2. Give workers more power in the workplace:
* Provide workers in key service sectors with advanced notice of their schedules.
* Expand collective bargaining rights to give workers a stronger voice in the workplace.
* Redefine what it means to be an independent contractor by preventing large employers from using the independent contractor classification to get around labor laws and boost profits. Specifically, require employers with more than 500 independent contractors and $7.5 million in annual receipts to pay employer payroll taxes for independent contractors.
* Crack down on wage theft. Wage theft can take many forms, including: forcing people to work off the clock, refusing to pay workers the minimum wage, denying workers overtime pay even after working more than 40 hours a week, stealing workers' tips, or knowingly misclassifying workers to avoid paying fair wages.

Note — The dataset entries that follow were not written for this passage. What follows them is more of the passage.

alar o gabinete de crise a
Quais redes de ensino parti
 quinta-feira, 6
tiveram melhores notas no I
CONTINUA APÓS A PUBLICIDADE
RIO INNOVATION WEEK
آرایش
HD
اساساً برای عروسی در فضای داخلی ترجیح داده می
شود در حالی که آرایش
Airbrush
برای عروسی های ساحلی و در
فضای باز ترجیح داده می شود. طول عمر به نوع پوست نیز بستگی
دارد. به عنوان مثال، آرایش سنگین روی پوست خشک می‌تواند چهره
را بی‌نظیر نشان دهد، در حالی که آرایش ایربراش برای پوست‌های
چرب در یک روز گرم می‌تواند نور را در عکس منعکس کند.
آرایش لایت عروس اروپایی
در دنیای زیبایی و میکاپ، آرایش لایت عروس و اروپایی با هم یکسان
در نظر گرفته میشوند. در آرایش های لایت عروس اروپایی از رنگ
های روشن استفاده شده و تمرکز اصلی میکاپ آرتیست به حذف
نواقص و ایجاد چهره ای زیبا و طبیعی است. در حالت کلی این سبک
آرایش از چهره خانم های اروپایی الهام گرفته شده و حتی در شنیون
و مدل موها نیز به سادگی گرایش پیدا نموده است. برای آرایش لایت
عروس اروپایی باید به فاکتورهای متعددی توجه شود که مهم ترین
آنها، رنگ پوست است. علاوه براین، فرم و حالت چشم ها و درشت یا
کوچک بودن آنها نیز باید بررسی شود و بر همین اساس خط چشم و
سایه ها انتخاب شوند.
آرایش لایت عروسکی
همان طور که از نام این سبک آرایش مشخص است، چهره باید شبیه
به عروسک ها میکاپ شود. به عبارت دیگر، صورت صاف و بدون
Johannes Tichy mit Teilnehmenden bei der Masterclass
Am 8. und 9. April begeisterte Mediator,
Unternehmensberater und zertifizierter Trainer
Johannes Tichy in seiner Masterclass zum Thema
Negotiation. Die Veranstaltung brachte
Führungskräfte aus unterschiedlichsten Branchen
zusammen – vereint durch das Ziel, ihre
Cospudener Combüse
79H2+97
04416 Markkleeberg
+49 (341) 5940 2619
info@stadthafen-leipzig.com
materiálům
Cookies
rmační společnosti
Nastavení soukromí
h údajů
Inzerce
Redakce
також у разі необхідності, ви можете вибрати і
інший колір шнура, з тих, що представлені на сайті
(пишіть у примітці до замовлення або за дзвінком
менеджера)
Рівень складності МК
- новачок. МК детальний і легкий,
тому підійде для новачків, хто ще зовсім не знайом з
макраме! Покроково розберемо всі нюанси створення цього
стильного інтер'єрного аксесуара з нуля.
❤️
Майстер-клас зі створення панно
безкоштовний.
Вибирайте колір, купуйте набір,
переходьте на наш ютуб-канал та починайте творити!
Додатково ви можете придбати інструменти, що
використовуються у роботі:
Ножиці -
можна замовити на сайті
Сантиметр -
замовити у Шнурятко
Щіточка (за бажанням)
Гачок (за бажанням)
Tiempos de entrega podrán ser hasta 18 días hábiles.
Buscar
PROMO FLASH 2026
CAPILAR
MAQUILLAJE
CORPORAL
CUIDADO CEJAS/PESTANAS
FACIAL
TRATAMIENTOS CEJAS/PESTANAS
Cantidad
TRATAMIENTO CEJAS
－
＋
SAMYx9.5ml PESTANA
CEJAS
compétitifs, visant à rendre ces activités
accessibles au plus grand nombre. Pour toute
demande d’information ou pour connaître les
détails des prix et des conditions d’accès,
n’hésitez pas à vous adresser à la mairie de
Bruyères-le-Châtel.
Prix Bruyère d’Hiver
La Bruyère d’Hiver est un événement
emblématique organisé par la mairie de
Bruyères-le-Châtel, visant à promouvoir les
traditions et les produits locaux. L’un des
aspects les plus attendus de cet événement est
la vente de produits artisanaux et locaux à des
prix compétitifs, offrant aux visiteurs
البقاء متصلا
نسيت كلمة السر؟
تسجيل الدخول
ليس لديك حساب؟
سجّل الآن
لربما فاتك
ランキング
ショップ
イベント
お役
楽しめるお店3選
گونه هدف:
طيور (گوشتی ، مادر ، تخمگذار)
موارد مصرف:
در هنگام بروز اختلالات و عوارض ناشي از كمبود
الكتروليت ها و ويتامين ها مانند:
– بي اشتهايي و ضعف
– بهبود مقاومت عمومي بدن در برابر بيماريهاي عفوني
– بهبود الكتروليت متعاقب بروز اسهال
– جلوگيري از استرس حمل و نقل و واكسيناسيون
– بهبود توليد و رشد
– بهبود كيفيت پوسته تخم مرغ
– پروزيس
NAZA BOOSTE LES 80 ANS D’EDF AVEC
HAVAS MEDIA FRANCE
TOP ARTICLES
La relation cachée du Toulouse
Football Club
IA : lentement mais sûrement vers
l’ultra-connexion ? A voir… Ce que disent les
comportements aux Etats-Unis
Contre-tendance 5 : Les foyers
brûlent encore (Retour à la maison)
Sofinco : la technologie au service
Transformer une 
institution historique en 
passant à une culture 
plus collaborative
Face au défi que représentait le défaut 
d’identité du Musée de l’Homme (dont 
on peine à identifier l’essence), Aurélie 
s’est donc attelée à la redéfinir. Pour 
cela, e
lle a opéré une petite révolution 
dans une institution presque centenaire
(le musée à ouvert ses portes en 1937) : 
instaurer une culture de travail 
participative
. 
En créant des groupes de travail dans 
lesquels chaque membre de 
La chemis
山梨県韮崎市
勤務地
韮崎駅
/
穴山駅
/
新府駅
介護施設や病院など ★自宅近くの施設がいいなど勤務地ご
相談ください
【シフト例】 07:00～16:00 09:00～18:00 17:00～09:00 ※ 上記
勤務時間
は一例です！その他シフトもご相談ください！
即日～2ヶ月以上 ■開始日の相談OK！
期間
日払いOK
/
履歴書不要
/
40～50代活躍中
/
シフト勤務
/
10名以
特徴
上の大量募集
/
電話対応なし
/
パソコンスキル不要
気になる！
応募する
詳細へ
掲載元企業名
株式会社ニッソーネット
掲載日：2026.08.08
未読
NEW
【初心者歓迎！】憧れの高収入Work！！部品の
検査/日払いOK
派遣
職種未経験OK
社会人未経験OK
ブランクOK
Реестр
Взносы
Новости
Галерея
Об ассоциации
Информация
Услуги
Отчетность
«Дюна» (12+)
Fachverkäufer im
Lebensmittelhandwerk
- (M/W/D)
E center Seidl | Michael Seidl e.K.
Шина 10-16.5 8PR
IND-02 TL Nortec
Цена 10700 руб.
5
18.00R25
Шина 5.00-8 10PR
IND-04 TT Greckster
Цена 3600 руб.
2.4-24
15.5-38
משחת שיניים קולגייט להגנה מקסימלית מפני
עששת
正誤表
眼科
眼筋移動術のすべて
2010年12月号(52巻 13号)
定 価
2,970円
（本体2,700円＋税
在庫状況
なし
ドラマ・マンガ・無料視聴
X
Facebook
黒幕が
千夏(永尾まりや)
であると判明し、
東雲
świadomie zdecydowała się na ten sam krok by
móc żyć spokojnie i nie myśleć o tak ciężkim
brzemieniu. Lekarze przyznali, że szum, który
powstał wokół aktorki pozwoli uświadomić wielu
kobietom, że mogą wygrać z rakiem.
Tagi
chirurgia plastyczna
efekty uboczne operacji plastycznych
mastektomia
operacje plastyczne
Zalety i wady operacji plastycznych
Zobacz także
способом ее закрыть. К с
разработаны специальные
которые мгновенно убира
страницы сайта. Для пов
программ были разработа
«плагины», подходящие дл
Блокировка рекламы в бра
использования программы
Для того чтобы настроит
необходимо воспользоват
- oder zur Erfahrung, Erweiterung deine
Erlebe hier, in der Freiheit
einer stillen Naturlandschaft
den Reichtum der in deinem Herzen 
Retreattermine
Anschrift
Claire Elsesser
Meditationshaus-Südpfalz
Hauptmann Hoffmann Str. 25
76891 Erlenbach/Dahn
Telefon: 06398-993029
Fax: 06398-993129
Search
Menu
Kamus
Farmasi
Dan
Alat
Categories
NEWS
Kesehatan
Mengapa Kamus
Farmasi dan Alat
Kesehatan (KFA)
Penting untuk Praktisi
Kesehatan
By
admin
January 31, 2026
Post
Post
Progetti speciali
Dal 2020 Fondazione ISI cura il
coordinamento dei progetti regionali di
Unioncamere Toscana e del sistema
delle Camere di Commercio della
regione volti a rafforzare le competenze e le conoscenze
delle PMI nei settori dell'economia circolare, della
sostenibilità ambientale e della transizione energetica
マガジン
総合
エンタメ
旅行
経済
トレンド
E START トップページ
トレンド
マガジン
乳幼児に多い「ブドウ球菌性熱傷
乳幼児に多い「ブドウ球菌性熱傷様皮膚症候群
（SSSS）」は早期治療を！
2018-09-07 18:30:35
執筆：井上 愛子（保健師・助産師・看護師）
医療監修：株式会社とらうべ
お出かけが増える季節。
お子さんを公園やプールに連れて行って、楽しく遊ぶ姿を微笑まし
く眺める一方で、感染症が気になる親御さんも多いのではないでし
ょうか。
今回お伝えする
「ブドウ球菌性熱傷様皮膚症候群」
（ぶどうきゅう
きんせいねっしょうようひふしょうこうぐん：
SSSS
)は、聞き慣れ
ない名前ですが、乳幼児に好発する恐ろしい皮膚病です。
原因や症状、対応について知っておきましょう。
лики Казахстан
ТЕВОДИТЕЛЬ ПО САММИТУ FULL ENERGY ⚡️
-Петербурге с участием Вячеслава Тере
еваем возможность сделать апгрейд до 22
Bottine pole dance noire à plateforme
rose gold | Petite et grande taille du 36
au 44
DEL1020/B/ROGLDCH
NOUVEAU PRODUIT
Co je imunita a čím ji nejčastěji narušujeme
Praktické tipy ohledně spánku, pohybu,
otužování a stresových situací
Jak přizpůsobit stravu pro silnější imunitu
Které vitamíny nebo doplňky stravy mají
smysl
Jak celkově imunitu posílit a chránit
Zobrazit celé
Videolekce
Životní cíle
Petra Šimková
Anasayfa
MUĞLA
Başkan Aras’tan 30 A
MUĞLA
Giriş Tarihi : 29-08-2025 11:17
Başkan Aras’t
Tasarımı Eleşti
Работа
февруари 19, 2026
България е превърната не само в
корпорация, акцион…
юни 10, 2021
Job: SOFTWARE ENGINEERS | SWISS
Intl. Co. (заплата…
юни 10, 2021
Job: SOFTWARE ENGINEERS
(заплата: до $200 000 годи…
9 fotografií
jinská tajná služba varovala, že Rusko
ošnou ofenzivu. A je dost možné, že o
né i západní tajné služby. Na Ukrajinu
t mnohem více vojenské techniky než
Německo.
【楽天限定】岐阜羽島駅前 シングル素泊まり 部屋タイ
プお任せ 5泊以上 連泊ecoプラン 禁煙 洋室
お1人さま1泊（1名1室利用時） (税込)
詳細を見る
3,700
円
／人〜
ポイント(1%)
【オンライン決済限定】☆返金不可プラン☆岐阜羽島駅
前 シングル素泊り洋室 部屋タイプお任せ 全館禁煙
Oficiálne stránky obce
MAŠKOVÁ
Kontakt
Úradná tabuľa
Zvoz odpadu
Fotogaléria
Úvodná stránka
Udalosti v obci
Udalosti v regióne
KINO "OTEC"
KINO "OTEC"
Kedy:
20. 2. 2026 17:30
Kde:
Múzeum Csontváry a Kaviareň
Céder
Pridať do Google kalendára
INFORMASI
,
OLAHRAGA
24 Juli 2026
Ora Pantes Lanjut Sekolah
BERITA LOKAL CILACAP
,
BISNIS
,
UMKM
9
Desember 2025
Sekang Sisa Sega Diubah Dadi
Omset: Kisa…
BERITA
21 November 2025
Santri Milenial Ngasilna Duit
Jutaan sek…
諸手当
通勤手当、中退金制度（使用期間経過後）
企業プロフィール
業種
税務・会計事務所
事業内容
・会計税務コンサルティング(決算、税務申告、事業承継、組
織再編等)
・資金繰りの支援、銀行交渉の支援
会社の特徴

* Fight back against employers who misclassify workers as independent contractors to avoid paying taxes and fair wages by strengthening IRS enforcement authority.
3. Make it possible for more workers to save for retirement:
* Expand access to retirement programs for part-time workers, low-wage workers, and small business owners.
* Create better retirement savings opportunities for independent contractors.
* Give workers a tax credit to match their retirement contributions.
4. Encourage companies to invest in their workforces:
* Require corporate freeloaders to reimburse taxpayers when their employees have to rely on federal assistance programs because their wages are too low.
* Give companies a tax break when they commit to staying in the
U.S., hiring in the U.S., and providing good wages and fair benefits for their workers.